Yes, two "ifs" is a ton. Who knew?
And as if apple & you aren't pulling at emotional stings with your clamor of privacy above all.
Don't know why you had to bring your butt into this unless it's highly emotional for you.
But got it, your privacy above all & to hell with anyone else.
Having one's privacy invaded can and often does expose one to likely and often enough to physical harm.
Experience does improve the concern for privacy.
But then again in the instant case, of apple having been served a warrant for opening a phone with needing special tools to be constructed does in fact create a back door, kind of small but in the middle eastern vernacular it is the "camel's nose under the tent"
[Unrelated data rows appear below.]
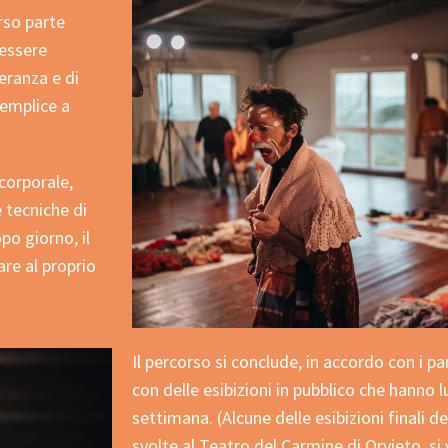
rso parte
 essere
eranza e di
semplice a
corporale,
 tecniche di
po giorno, il
are al proprio
Il percorso si conclude, in accordo con i p
con delle esibizioni in pubblico che hanno 
settimana. (Alcune delle esibizioni finali d
svolte al Teatro del Carmine di Orvieto, s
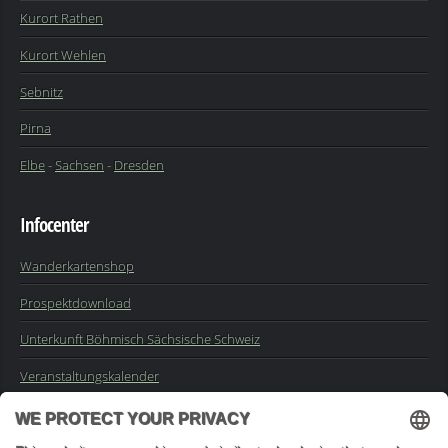
Kurort Rathen
Kurort Wehlen
Sebnitz
Pirna
Elbe
-
Sachsen
-
Dresden
Infocenter
Wanderkartenshop
Prospektdownload
Unterkunft Böhmisch Sächsische Schweiz
Veranstaltungskalender
Kontakt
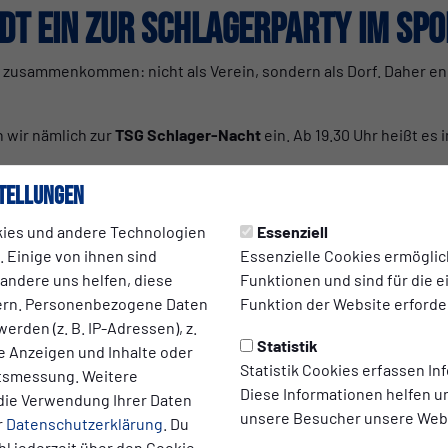
ädt ein zur Schlagerparty im Sp
ir zusammenkommen: nicht als Verein, sondern als Dorf. Daher en
n wir nämlich zur
TSG Schlager-Nacht
ein. Ab 19.30 Uhr heißt es 
tellungen
ind alle willkommen, die einfach Lust auf Schlager, Tanzen und 
 ohne weit fahren zu müssen. Ohne viel TammTamm: einfach lac
ies und andere Technologien
Essenziell
en. Bei Partyatmosphäre.
 Einige von ihnen sind
Essenzielle Cookies ermögli
 andere uns helfen, diese
Funktionen und sind für die 
de Mischung – von Klassikern zum Mitsingen bis zu aktuellen Hits,
ern. Personenbezogene Daten
Funktion der Website erforder
effpunkt bereit. Der Eintritt ist frei. Gefeiert wird gemeinsam.
erden (z. B. IP-Adressen), z.
Statistik
te Anzeigen und Inhalte oder
Statistik Cookies erfassen I
ltsmessung. Weitere
 Uhr im TSG Sportlertreff.
Diese Informationen helfen u
die Verwendung Ihrer Daten
unsere Besucher unsere Webs
r
Datenschutzerklärung
. Du
portlertreff: die TSG Schlagernach
l jederzeit über den Cookie-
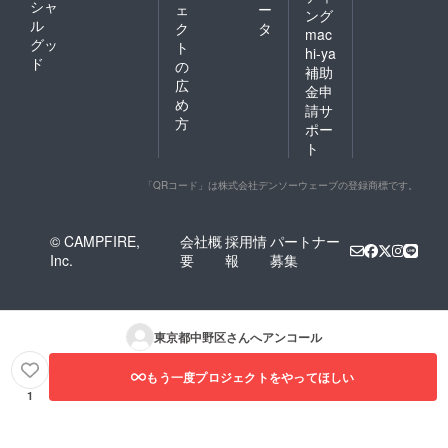
シャ
ェ
ー
ング
ル
ク
タ
mac
グッ
ト
hi-ya
ド
の
補助
広
金申
め
請サ
方
ポー
ト
「QRコード」は株式会社デンソーウェーブの登録商標です。
© CAMPFIRE,
会社概
採用情
パートナー
Inc.
要
報
募集
東京都中野区
さんへアンコール
もう一度プロジェクトをやってほしい
1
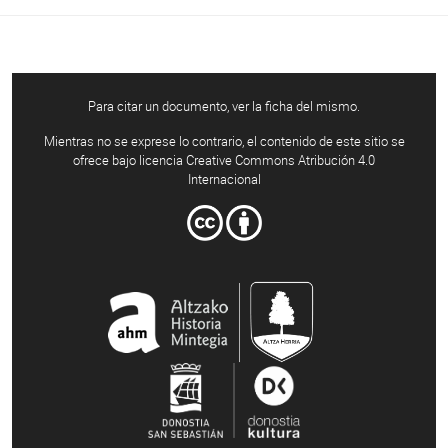
Para citar un documento, ver la ficha del mismo.
Mientras no se exprese lo contrario, el contenido de este sitio se
ofrece bajo licencia Creative Commons Atribución 4.0
Internacional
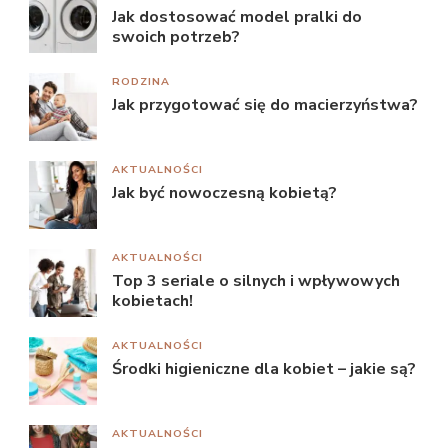
Jak dostosować model pralki do
swoich potrzeb?
RODZINA
Jak przygotować się do macierzyństwa?
AKTUALNOŚCI
Jak być nowoczesną kobietą?
AKTUALNOŚCI
Top 3 seriale o silnych i wpływowych
kobietach!
AKTUALNOŚCI
Środki higieniczne dla kobiet – jakie są?
AKTUALNOŚCI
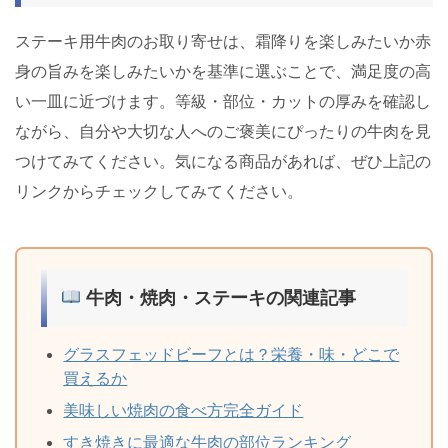
ステーキ用牛肉のお取り寄せは、霜降りを楽しみたいか赤
身の旨みを楽しみたいかを基準に選ぶことで、満足度の高
い一皿に近づけます。等級・部位・カットの厚みを確認し
ながら、自分や大切な人へのご褒美にぴったりの牛肉を見
つけてみてください。気になる商品があれば、ぜひ上記の
リンクからチェックしてみてください。
牛肉・焼肉・ステーキの関連記事
グラスフェッドビーフとは？栄養・味・どこで
買えるか
美味しい焼肉の食べ方完全ガイド
すき焼きに最適な牛肉の部位ランキング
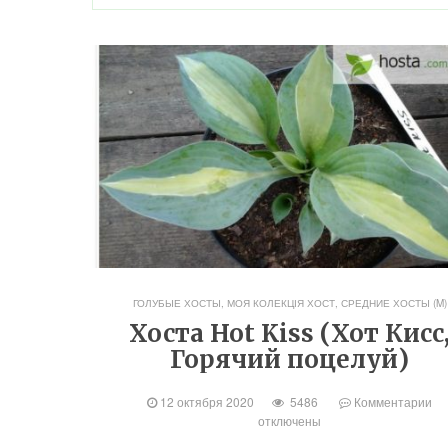
ГОЛУБЫЕ ХОСТЫ
,
МОЯ КОЛЕКЦІЯ ХОСТ
,
СРЕДНИЕ ХОСТЫ (M)
Хоста Hot Kiss (Хот Кисс
Горячий поцелуй)
12 октября 2020
5486
Комментарии
отключены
One can also play devil's advocate and quote or paraphrase one of our former esteemed public servant's earnest exclamation:
But what difference does it make now.
The parties of concern in this case and the one the esteemed former public public servant referred to are no longer with us.
As I noted before I am no fan of apple. Quiet the opposite. I do appreciate their efforts at making a secure communications and data storage device. Yet managed it with an inexplicably huge hole for security.
Namely, even if the user is religious about a complex security code and enabled the wipe feature after ten failed attempts the information and data of the the device still is exploitable. If as often admonished to backup faithfully, also enabled the automatic icloud backup the information is now insecure.
Here is why.
Apple has unfettered access to the iCloud and can without much trouble extract all stored info. Apple has in the past did acces and extract and turn over to three letter and other agencies the full contetns of iCloud backups. Abd will continue to do so.
Finally apple may have actually found a way to get out from the burden of doing the gummint's bidding. And I do hope they succeed. As I hope other device makers succeed as well.
This refusal to access a particular iphone does create a lot of public discussion and is a very effective smokescreen to push into the background their supremely obnoxious software OS upgrade, supposedly bricking iphones with Error 53. Of course we now know that for apple it was an easily fixed problem. As a cynic I'd say it was a thinly veiled attempt at boosting flagging sales of iphones.
BTW if any communications with any accomplices outside of US were done the FBI shopuld have no problem getting that info form the NSA or other acronymed monitoring database.
Cheers, I'll have a cold one for privacy.